- Task description:
List every line of the records below that contains the string "right". Matching is case-sensitive.
— begin Given records —
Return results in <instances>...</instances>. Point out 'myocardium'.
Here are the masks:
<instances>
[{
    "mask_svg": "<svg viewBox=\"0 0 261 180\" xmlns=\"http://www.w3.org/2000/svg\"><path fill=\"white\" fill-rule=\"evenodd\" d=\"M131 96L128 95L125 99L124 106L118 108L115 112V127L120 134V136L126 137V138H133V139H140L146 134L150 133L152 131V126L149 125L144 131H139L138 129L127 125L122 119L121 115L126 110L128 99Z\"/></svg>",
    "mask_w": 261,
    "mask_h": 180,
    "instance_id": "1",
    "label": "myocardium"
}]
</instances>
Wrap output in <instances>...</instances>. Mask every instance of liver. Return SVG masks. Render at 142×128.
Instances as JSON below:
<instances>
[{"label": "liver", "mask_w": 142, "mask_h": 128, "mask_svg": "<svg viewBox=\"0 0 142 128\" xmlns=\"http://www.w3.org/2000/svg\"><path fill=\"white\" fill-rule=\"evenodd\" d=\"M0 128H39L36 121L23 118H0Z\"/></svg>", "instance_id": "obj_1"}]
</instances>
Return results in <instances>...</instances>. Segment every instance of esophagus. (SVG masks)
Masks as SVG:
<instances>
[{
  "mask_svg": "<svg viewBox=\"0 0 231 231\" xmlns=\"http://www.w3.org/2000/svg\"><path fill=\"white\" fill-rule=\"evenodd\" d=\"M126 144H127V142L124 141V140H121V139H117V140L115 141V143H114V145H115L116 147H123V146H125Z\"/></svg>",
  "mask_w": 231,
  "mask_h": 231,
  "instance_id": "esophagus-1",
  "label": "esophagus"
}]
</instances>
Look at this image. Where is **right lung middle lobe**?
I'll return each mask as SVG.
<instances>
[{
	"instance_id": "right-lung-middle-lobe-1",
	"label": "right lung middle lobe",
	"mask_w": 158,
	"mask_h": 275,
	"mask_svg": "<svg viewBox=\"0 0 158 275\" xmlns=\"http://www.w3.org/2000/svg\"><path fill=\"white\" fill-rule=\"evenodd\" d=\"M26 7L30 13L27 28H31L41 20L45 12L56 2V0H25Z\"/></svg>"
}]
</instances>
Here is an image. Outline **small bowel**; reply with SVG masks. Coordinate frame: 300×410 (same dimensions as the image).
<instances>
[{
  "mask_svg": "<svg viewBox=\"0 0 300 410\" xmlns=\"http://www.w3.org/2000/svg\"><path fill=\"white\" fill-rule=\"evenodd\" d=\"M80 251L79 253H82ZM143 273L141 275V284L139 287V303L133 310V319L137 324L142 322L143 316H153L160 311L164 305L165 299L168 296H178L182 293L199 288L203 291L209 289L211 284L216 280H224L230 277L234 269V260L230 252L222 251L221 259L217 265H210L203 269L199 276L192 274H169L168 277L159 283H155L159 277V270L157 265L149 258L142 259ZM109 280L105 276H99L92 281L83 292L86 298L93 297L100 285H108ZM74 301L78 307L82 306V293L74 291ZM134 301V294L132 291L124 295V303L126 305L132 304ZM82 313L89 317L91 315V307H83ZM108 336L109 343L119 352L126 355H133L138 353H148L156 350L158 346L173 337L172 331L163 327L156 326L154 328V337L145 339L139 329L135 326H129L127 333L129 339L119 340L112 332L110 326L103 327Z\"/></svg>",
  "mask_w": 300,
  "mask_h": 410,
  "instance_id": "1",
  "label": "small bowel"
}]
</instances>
— end Given records —
- Finished answer:
Look at this image. Where is **right lung middle lobe**?
	"instance_id": "right-lung-middle-lobe-1",
	"label": "right lung middle lobe",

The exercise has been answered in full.